Forest Bathing

Forest Bathing
Shinrin-Yoku
I love this beautiful concept, translated from the Japanese, of forest bathing. Shinrin-Yoku. I have a beautiful book on the subject by Dr. Qing Li, whose subtitle is How Trees Can Help You Find Health and Happiness. Amen to that. Forest Bathing conveys the sensual intent of being in the forest not to do something (doing is always sympathetic in nature: it requires arousal), but simply to be. To luxuriate in receptive awareness of the nourishment that comes to us directly from a forest. To bathe in the forest is not to hike through it, with destination in mind, but to rest into it, to arrive in ourselves, in the present moment, in stillness. Someday in the future, when we are more connected to our ancestral past, we’ll have instruments to measure, in scientific language, the emanation of positive vibrations coming from a healthy forest. The more in touch we are with our own embodied selves, the more we can feel directly these emanations, and the less we require confirmation of this. We know it in our bodies, and in our bones.

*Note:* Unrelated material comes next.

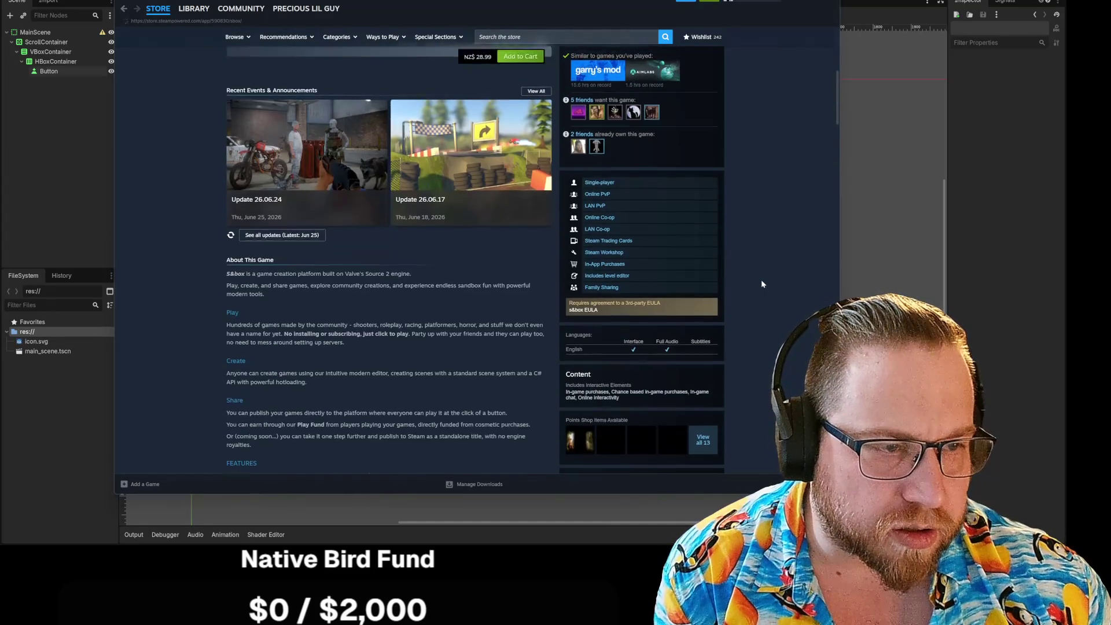
pyautogui.scroll(3, 761, 284)
pyautogui.scroll(2, 761, 279)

A forest is full of beings. In the Tsimshian language of the Pacific Northwest of the United States and Canada, the word naxnox refers to these spirits or non-human intelligences residing in a place. Perhaps most obvious among these, and constitutive of the forest itself, are the trees. Every tree is a kind of person, a tree-person if you will, and every species of tree has characteristics and an essence unique to that species. In my favorite local forest, the place I most like to go contains a significant grove of old growth Douglas Fir trees, the largest of which are probably well over two hundred years old, and close to that tall. Sitting at the base of one of these trees, with your back against it, with the intent to build a rope, to create a relationship, you enter into embodied conversation with a being whose awareness stretches back to a childhood in the early 1800s. That memory is in the body of the being against whom you are resting. While what is generally visible to us in a forest is what is above the ground, much of the communication between trees happens in the subterranean realms, where filigree networks of roots intercommunicate, share nutrients, and discuss the comings and goings on. Forest ecology teaches us that the mycelial network (the quasi-roots of fungi) created by fungi is a bit like fascia in humans, an ecological fabric that weaves together the forest through the soil. So if you begin to think of a forest as being a collection of beings woven together in a community through the soil, you begin to approach what it actually is. Now add the elemental factors of the mineral kingdom: the rocks, crystals, the water, both above and underground, where it flows in channels, underground rivers, springs, aquifers, and you begin to realize that the beautiful verdant canopy of the trees is really only the ceiling of this community rooted down into the strata of the earth. Now add all the animals dwelling here: from the insects, to the reptiles, amphibians, the mammals, the birds, and you begin to understand the living tapestry which you are in-habiting.
On a recent visit to my favorite forest, there was, upon arrival, a pervasive buzzing sound that I initially mistook for the buzzing of an electric line and attributed to telephone wires. I went on about my work–we were filming, and I was setting up cameras–and as our crew arrived each person commented on this. It was only on attending more closely to the sound that I began to detect the most minute variances in pitch emerging, warble-like, from this rushing hum. When we looked up, it dawned on all of us that what we were hearing was the buzz of hundreds of thousands of honeybees about their work. Consider, for a moment, what we were actually hearing: the vibrations in the air caused by millions of tiny translucent wings vibrating the air. This image, of the air being shivered in millions of tiny ripples by the almost crystalline delicacy of these lacy wings, is what stays with me. I wanted to be able to see the sound, to see the air stirred by these tiny prismatic instruments, catching the sunlight that poured in shafts down through the heavy branches of the flowering fir trees. This is why we bathe in the forest–these moments when we are arrested by the sublime beauty of nature and thus stopped, popped out of the rush of our lives–to stand like the spiritual children we are, in awe at the beauty of the living world.